The weakness of the Community Development Financial Institutions (CDFI) Program, in a paragraph

We’re fans of the Community Development Financial Institutions Program (CDFI), which usually has tens (or hundreds) of millions of dollars available annually “to promote economic revitalization and community development” through investment in local startups and businesses.
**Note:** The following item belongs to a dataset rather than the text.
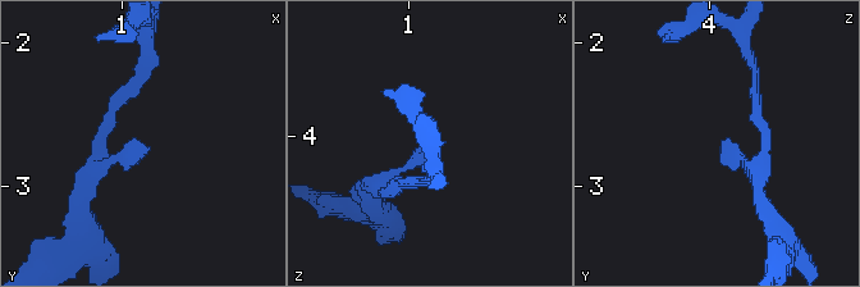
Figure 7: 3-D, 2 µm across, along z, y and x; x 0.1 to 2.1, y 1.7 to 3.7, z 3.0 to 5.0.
act=look view=em slice=xy step=16 show=borders at=(1.16, 2.70, 4.10)

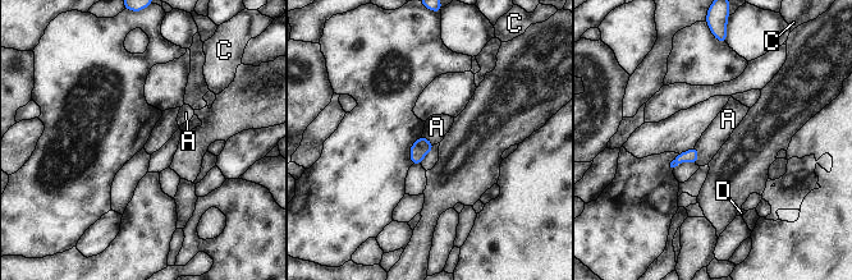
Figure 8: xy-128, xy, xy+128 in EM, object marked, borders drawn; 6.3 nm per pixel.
why='cut it another way' act=look view=em slice=planes show=borders at=same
The CDFI Program—notice the capital “P”—is separate from the CDFIs themselves, which are local organizations that offer loans and investments in local companies and are certified as CDFIs by the Department of the Treasury.

I was thinking about CDFIs when I read “How the 22-year-old founders of Brex built a billion-dollar business in less than 2 years,” which is an interesting story in its own right but also says this:

As founders themselves, Dubugras and Franceschi were hyper-aware of a huge problem entrepreneurs face: access to credit. Big banks see small businesses as a risk they aren’t willing to take, so founders are often left at a dead-end. Dubugras and Franceschi not only had a big network of startup entrepreneurs in their Rolodex, but they had the fintech acumen necessary to build a credit card business designed specifically for founders.
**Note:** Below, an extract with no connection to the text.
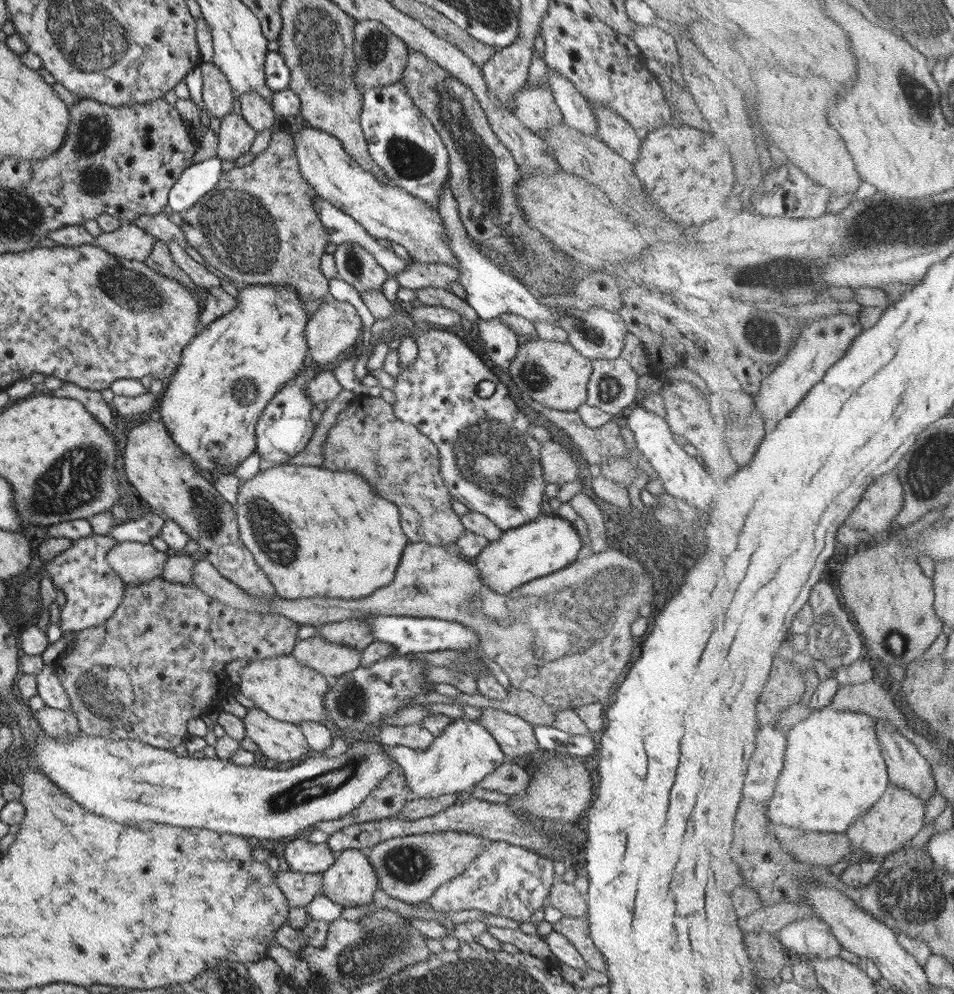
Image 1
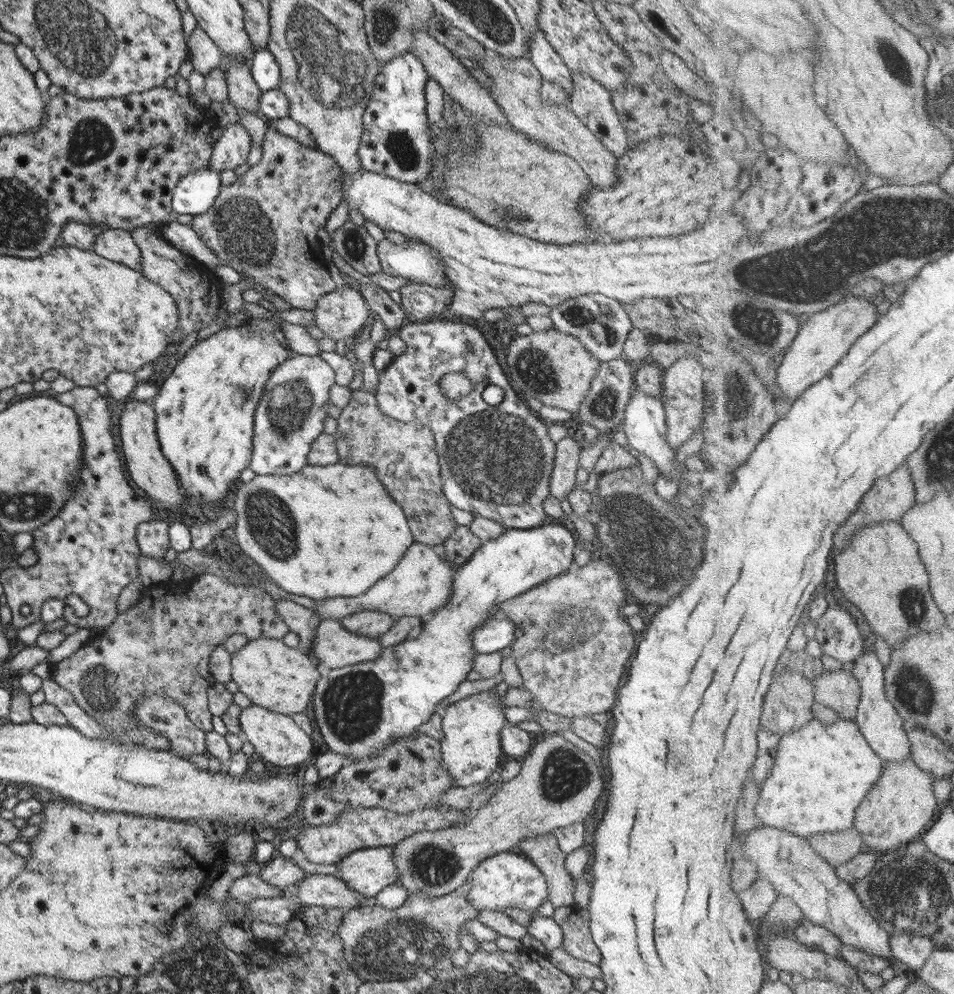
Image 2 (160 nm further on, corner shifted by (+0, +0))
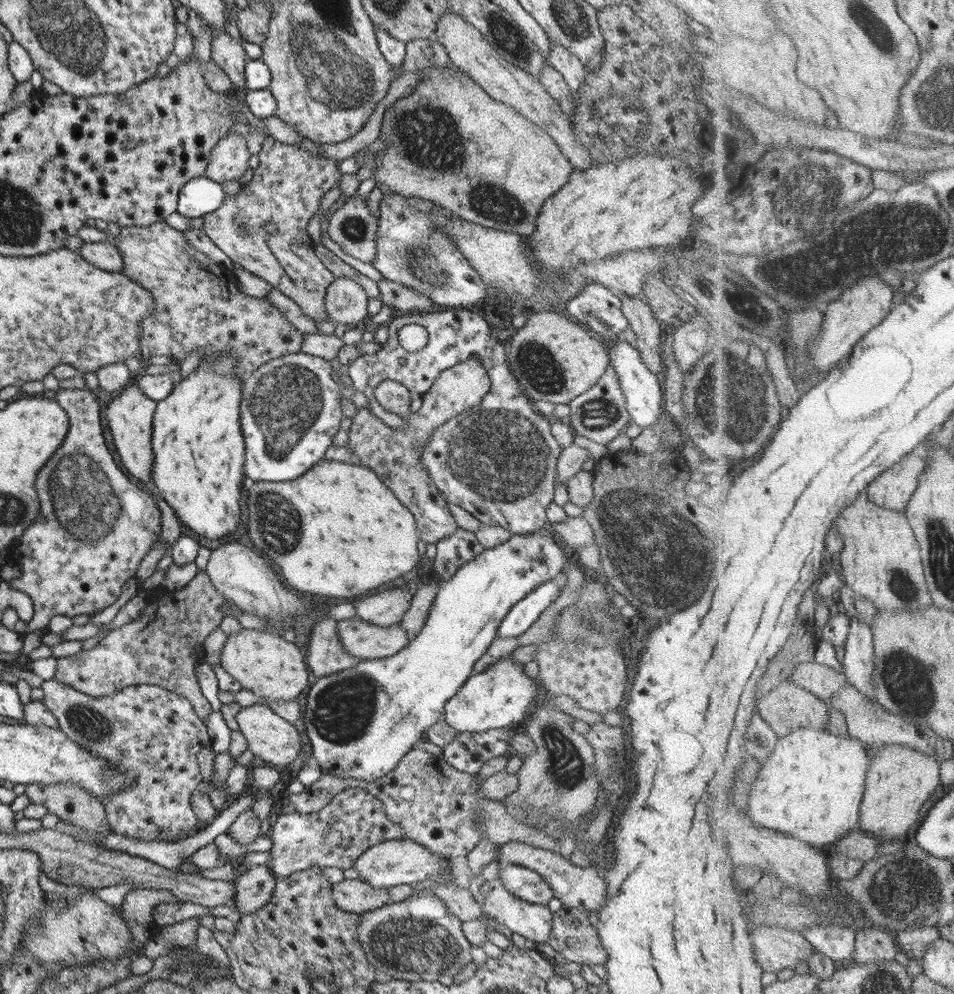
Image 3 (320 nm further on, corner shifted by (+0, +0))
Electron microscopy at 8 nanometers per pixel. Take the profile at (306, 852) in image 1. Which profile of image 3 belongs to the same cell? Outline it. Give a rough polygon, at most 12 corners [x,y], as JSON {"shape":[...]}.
{"shape":[[253,865],[234,881],[232,904],[243,915],[265,905],[277,878]]}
Those “Big banks” are exactly who CDFIs are supposed to compete with. Yet the CDFI program has been operating since 1994 and was a much-ballyhooed part of President Clinton’s domestic policy agenda. Over the years, the CDFI Program has largely faded from view, although we still write CDFI proposals every couple years. Still, access to credit remains a massive problem—and one that the Brex founders have tackled, even though CDFIs were (and are) well-placed to do exactly what Brex did.

It’s distressing that, even after decades of CDFI, high-quality entrepreneurs are still struggling to get capital out of existing financial institutions. If I were a CDFI manager in charge of the next program application, I would both cite this article and describe how my CDFI will avoid the traditional Catch-22 of banking and loans: the only entities that can get the loan are the ones that don’t really need it. Venture capital is one way to break that Catch-22. But there ought to be others.

CDFIs have potential. The “weakness” in the title of this post is not meant to be a sign of just another person on the Internet, calling names. It’s meant to be addressed by CDFIs themselves in the next funding round.

I’ve never heard of a startup applying for funding from a CDFI. Doesn’t mean it hasn’t happened, but it is notable. If you know of any that have, please leave a not in the comments.

In addition, it’s notable that most corporate credit cards are still… not very friendly, to speak euphemistically. We know from experience. Maybe we’ll be applying for a Brex card in the near future.